“People are just amazed,” said Kiri Davis, 17, the Manhattan public school student whose powerful short film about race, self-esteem and cultural identity has stunned audiences and educators, and won the hearts of film festival judges around the nation. “Even at 4 and 5, you can still tell what America values and what it doesn’t.” Fifteen of the 21 black children in a Harlem day care center who take the “doll test” in Davis‘ seven-minute film choose the white doll over the black one. The film – “A Girl Like Me” – re-creates Kenneth Clark’s 1940s doll test that was used to fight school segregation in the landmark Supreme Court case Brown vs. Board of Education. In Clark‘s studies, he and his wife, Mamie Clark, found that the majority of black children they tested chose white dolls over black dolls and ascribed negative attributes to black dolls.
Five decades later, Davis, a senior at Manhattan‘s Urban Academy High School, assumed things had improved – especially in black cultural meccas like Harlem. But her film, punctuated with black teen girls discussing their relationships with their skin, their hair and their community, illustrates how the converse is true.
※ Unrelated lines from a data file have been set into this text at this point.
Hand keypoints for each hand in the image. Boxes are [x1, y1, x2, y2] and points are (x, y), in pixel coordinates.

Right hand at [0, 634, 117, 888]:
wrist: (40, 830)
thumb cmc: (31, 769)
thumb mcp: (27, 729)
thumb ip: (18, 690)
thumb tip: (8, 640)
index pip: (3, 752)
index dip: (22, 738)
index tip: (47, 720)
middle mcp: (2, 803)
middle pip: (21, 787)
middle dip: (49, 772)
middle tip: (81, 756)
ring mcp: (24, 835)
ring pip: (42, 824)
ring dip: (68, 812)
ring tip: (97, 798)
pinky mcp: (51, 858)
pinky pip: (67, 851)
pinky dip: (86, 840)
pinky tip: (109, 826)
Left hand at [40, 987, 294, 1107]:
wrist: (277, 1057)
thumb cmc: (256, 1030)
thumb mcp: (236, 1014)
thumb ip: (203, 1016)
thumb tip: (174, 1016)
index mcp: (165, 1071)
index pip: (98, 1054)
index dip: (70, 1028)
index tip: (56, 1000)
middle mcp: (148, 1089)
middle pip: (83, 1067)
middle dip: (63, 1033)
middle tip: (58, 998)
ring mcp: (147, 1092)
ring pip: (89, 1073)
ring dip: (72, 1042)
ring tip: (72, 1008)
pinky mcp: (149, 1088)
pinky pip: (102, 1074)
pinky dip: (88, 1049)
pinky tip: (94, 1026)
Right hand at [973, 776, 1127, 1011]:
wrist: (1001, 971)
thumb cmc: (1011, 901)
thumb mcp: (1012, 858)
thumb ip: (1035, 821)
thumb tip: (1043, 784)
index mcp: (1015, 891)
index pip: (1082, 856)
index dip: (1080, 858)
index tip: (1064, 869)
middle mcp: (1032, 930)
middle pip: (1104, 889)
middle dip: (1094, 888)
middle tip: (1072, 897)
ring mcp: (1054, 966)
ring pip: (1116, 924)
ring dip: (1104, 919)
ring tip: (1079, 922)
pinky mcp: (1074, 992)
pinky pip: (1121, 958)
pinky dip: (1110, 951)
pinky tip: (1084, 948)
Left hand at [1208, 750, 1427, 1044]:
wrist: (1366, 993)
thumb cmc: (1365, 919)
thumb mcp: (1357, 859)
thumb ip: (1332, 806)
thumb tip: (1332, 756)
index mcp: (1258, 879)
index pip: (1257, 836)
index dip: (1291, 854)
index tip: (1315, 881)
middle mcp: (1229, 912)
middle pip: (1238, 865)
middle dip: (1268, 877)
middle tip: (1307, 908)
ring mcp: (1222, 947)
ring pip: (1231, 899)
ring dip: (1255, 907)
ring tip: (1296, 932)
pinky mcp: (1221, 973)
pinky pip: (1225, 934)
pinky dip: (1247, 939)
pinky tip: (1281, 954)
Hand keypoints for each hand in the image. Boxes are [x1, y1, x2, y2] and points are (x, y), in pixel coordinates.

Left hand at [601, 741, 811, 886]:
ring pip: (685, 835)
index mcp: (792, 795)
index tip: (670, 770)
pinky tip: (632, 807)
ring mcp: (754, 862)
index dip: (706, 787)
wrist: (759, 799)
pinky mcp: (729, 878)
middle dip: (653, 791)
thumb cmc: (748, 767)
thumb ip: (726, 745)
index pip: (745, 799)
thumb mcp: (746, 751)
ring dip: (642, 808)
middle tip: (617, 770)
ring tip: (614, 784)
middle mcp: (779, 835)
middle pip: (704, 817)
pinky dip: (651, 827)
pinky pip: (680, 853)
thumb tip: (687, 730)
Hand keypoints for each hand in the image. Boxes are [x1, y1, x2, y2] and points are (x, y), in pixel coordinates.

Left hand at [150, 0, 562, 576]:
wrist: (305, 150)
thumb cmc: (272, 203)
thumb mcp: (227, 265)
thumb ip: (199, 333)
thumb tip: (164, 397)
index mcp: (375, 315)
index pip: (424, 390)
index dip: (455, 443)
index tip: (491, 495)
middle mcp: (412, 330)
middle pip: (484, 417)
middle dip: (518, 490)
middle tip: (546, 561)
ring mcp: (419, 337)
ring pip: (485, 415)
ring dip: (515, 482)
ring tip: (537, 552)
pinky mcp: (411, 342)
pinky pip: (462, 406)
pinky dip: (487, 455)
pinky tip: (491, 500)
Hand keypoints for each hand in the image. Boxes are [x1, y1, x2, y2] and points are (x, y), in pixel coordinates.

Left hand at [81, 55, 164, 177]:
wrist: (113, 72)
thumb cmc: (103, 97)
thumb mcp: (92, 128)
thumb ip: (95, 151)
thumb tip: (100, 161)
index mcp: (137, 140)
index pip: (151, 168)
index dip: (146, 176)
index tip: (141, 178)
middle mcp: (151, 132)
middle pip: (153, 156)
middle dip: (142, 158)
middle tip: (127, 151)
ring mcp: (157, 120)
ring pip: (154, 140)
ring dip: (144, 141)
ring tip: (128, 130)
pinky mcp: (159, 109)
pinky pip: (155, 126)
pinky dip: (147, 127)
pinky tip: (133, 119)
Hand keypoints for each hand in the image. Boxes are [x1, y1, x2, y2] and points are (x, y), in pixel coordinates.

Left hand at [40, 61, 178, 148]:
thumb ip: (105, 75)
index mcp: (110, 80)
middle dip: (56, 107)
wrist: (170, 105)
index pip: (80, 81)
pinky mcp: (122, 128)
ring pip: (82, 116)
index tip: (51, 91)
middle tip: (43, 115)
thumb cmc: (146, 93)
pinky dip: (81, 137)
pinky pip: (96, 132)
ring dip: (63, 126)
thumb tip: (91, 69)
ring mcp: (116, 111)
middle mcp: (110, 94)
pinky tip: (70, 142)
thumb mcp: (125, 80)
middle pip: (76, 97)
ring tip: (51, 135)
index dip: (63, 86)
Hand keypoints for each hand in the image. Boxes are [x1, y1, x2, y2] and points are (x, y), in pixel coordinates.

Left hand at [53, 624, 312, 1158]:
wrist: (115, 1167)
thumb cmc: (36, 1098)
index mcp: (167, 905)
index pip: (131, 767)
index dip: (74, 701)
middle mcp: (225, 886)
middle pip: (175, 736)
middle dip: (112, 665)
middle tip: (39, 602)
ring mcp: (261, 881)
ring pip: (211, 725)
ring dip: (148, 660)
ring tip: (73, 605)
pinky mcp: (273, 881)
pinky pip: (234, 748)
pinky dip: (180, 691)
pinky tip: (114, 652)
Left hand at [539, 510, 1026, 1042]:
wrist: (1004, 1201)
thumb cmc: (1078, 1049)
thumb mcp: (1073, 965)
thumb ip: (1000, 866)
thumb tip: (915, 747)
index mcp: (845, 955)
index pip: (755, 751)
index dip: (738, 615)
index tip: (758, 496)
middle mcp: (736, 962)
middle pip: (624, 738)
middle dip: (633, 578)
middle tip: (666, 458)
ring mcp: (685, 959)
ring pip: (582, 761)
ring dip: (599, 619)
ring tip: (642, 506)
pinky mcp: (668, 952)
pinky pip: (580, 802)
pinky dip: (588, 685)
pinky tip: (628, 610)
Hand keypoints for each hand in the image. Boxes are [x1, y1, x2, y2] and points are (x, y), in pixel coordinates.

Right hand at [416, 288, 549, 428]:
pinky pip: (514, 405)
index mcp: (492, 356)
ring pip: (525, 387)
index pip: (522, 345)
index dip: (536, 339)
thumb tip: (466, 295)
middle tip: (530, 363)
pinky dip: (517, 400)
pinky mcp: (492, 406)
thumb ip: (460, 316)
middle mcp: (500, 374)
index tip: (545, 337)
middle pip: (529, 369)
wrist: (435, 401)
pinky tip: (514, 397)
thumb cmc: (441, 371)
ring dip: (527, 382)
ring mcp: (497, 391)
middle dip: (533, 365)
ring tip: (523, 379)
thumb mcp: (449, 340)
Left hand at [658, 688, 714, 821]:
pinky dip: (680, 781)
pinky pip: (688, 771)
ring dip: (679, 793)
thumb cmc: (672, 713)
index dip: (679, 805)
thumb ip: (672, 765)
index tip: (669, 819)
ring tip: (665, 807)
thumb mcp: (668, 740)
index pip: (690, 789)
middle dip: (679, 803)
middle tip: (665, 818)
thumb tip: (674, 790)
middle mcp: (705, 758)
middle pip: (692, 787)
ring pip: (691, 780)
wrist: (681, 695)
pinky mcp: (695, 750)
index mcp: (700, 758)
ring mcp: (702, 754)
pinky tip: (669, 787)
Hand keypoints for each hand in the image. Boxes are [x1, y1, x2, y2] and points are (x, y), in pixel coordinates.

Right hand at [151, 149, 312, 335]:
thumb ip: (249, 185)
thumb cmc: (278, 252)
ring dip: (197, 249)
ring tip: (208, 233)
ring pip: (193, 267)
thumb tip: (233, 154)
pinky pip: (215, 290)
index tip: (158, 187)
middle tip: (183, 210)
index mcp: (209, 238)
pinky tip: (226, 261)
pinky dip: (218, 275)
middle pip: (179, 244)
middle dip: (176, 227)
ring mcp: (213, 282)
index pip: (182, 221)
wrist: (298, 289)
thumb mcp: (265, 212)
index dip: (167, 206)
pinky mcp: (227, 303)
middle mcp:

Her study was conducted in 2005. “You can tell someone all you want about standards of beauty and how they’re affecting someone’s self esteem and yada yada yada,” Davis said. “But until you figure out a way to actually show someone, that’s when I think people really get the message.” A “Girl Like Me” was produced through Reel Works Teen Filmmaking, a nonprofit organization based in
Brooklyn‘s Prospect Park YMCA that paired Davis with a mentor, taught her basic skills and then helped her to market her film.